In a headline today, The Washington Post posed the question, “Can Jeb Bush win the GOP nomination . . . by praising President Obama?”
Here’s what they’re referring to:
Republican presidential hopeful Jeb Bush supports President Obama’s trade deal, praises his management of the National Security Agency and agrees that Congress should have moved faster to hold a vote on new attorney general Loretta Lynch.
And that’s all since last week.
It’s an unusual approach for Bush to take in seeking the nomination of a conservative party that mostly loathes the current president. The former Florida governor has gone out of his way at times to chime in on issues where he agrees with Obama — bolstering his attempt to be a softer-toned kind of Republican focused on winning a majority of the vote in a general election.
But the strategy also carries grave risks for a likely candidate who is already viewed with deep suspicion by conservatives, many of whom have little desire to find common ground with Democrats.

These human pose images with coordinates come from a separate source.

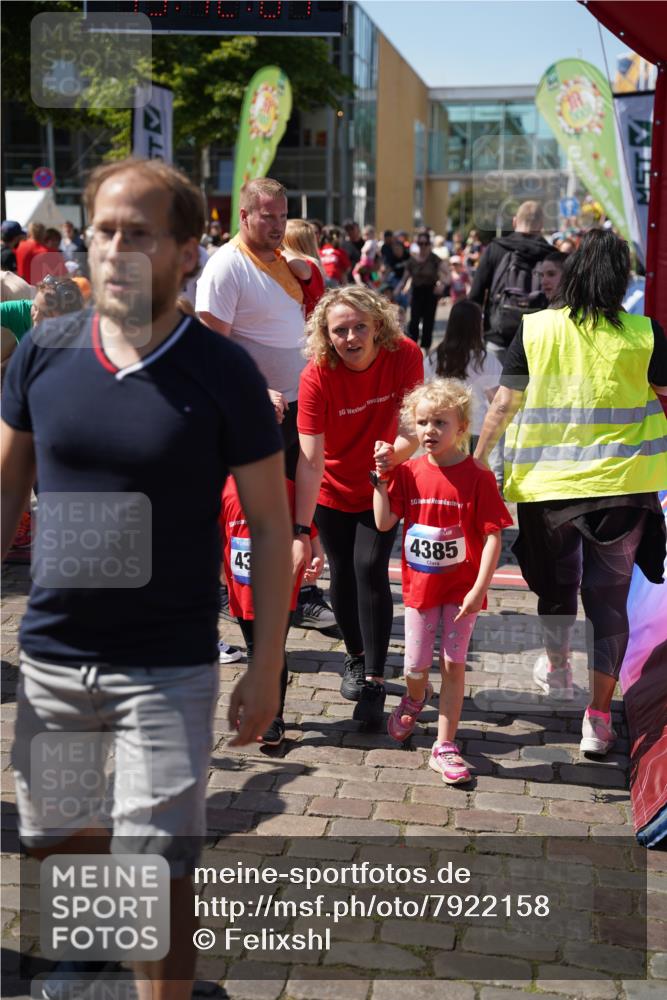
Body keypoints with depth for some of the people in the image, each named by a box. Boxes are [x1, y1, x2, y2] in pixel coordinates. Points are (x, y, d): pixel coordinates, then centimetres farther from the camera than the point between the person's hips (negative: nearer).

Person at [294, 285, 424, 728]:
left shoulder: (405, 355, -21)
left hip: (382, 486, 0)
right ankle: (357, 658, 32)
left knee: (371, 570, -12)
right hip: (332, 491, 0)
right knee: (343, 575, 7)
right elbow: (310, 459, -28)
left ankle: (374, 679, -5)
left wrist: (394, 454, -43)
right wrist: (301, 531, -32)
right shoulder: (316, 376, -25)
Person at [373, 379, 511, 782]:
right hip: (420, 584, 3)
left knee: (454, 663, 2)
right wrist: (382, 478, -15)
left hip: (461, 588, -3)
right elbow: (384, 522, -5)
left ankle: (445, 746, 12)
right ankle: (416, 698, 46)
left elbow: (493, 535, -14)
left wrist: (480, 589, -18)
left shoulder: (477, 476, -13)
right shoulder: (409, 472, -2)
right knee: (416, 666, 11)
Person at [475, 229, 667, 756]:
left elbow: (504, 404, -3)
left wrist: (478, 457, 8)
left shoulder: (535, 329, -7)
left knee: (556, 581, 24)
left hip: (548, 482, 1)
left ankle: (557, 667, 44)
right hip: (621, 482, -1)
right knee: (609, 595, 8)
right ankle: (599, 717, 9)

Tea party leaders are already warning that Bush, the son and brother of former presidents, is alienating conservatives….
There’s a flaw in the headline. He’s not praising the president. What he’s doing is addressing issues according to their merits, not according to who favors or opposes them.
Which means he’s thinking and acting like a grownup, rather than like a choleric child.
Too many in both parties, and particularly in the Tea Party fringe of the GOP, demand that candidates speak and act childishly. And if they don’t get what they demand, they throw tantrums.
In the GOP, those people call themselves “conservatives.” They are anything but. In this situation, Bush is the conservative, the person speaking thoughtfully and carefully about issues, with respect for the political institutions we have inherited from our forebears, rather than engaging in a competition to see who can denounce the other side more vehemently.